The Squid and the Whale
Time for me to buck the overwhelming critical majority yet once again. The critics loved this movie. I went into it with a pessimistic attitude. From what I had heard, it was 81 minutes of people being nasty to each other, and I simply don’t like that kind of thing. Debbie chided me with: “But you like Who’s Afraid Of Virginia Woolf, don’t you?” At the end of the movie, I turned and said: “That’s got a LONG way to go before it gets to Virginia Woolf territory.”
The film is based on the childhood pain of living through a contentious divorce by writer/director Noah Baumbach. It runs into the familiar trap of being a project based on one person’s reality where that person is the conceiver, writer, and director. Nobody can really act as a check or balance to his vision. And there are many times when his vision is simply too glossy.
The film feels true, but doesn’t resonate like it should. Mainly because the figures of the feuding parents and the wounded children being lobbed about as beanbags all come from the viewpoint of a high school mind caught up in the middle of the dysfunction. This needs an outsider’s perspective to ask why the people are acting the way they are and to find balance in the portrayals.

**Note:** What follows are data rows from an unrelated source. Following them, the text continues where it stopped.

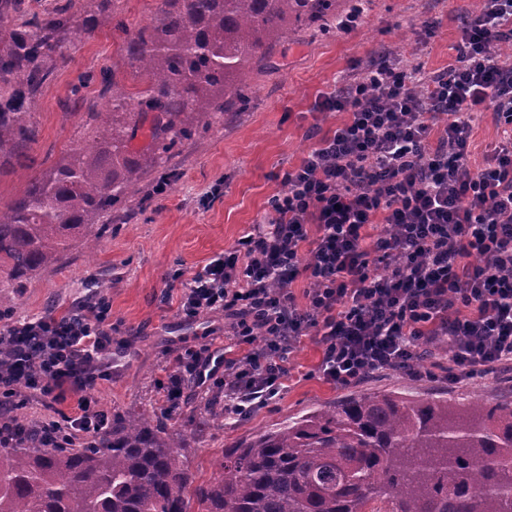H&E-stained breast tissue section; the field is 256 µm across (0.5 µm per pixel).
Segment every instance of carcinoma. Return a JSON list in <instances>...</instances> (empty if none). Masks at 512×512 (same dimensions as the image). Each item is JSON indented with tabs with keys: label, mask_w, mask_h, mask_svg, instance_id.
<instances>
[{
	"label": "carcinoma",
	"mask_w": 512,
	"mask_h": 512,
	"mask_svg": "<svg viewBox=\"0 0 512 512\" xmlns=\"http://www.w3.org/2000/svg\"><path fill=\"white\" fill-rule=\"evenodd\" d=\"M337 0H156L119 49L142 79L114 84L92 135L0 206V268L18 283L57 263L77 236L138 195L145 175L201 125L245 104L254 68L302 26L336 18ZM73 0L39 14L0 0V175L33 162L36 102L69 57ZM148 151L132 149L138 136ZM182 435L144 414L112 415L96 445L24 440L0 448V512H512V402L362 392L224 449L193 484Z\"/></svg>",
	"instance_id": "cac0c4a2"
}]
</instances>
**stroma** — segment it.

The actors all do excellent work. Jeff Daniels is particularly good as the once important author father who is now mostly a close-minded blowhard has-been. His character though is the creation of a seriously disillusioned son who goes from a blind hero-worship to supposedly a more objective and aware viewpoint. But I would argue that he has merely shifted to the other side of the divide, with a similarly clouded rethinking of the father as villain.
There are unsubtle nudges in the ribs throughout the film that made me grimace. A book lying on the table is “The Victim.” A movie poster is “The Mother And The Whore”. And a semi-major subplot revolves around almost nobody in 1986 being aware of the Pink Floyd song “Hey You.” The album was hugely, amazingly popular from 1979 on. The touring show was trumpeted in popular media. The songs were played on the radio all the time. And the band broke up in a blaze of popular media, lawsuits, and publicity in 1985, right before the movie’s action. But the movie treats the band and the song like some cult underground secret known only to a few cognoscenti. The choice of the song and its lyrics is also about as subtle as the book and movie titles.
Don’t get me wrong. This isn’t a BAD film. It just didn’t strike me in the end as amounting to much. It’s a “slice of life” depiction of an unfortunately common occurrence in modern American society. Families breaking up is a painful thing to witness and I’m sure an awful thing to go through yourself. But my layman’s opinion is that Noah could use a bit more cognitive psychology sessions with a good therapist to see that he has traded one defense mechanism for another. It’s surely a step forward to be able to look at the squid and the whale without flinching. It’s a much more difficult step to be able to accept both of the combatants equally without demonizing one or the other.
Parents, this is not a movie for the kids. There are sexual situations, underage drinking, lots of swearing, and a mature subject that could feel traumatizing to children.